Bagi IBM, Rometty bukanlah figur sembarangan. Merintis karir di IBM sejak 1981 di Detroit, Michigan, karirnya terus menanjak pesat. Dia banyak mengurusi aspek penjualan dan pemasaran. Sebagai Senior Vice President and Group Executive, IBM Sales, Marketing and Strategy, wanita 54 tahun ini mengelola bisnis IBM senilai US$ 99 miliar. Sebelumnya dia sukses memimpin integrasi PricewaterhouseCoopers Consulting yang diakuisisi IBM pada tahun 2002 senilai US$ 3,5 miliar. Ini adalah akuisisi layanan konsultasi terbesar dalam sejarah. Kendati tugasnya maha berat, toh Rometty mampu mengintegrasikan lebih dari 100 ribu konsultan.

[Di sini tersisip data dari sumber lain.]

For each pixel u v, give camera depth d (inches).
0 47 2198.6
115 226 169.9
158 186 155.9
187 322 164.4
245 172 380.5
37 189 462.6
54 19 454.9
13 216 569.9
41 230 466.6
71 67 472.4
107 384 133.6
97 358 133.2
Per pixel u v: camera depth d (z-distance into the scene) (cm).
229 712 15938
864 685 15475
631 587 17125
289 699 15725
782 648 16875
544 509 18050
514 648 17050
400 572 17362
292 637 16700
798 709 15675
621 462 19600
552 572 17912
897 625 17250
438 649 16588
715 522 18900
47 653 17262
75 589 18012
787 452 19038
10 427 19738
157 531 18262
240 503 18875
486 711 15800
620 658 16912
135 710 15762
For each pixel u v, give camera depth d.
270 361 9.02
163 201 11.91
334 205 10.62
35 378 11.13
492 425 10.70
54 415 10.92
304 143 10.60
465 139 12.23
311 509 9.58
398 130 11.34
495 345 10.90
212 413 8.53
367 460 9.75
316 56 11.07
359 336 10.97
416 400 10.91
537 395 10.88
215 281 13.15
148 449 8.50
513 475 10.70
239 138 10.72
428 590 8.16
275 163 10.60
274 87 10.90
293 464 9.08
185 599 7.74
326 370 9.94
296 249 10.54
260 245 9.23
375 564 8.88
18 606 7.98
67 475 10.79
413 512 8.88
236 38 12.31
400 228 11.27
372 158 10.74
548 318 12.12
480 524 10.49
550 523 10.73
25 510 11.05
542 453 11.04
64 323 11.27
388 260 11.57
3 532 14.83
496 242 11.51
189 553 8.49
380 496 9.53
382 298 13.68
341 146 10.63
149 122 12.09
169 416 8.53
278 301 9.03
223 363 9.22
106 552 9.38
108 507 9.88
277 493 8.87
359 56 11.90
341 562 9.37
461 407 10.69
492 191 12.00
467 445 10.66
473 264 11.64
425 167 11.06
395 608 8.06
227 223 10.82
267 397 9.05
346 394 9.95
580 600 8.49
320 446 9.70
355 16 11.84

Kemudian, selain pergerakan wanita perkasa di AS dan Eropa, Fortune juga mencatat tokoh wanita hebat di Asia, terutama di ranah bisnis. Salah satunya adalah Chandra Kochhar. Wanita 51 tahun ini adalah Direktur Pengelola dan CEO ICICI Bank. Ini adalah bank swasta terbesar di India. Di bawah Kochhar, ICICI beberapa tahun terakhir menyabet penghargaan sebagai “Best Retail Bank in India” dan “Excellence in Retail Banking Award” yang diberikan The Asian Banker. Di India, popularitas Kochhar hanya mampu disaingi Sonia Gandhi.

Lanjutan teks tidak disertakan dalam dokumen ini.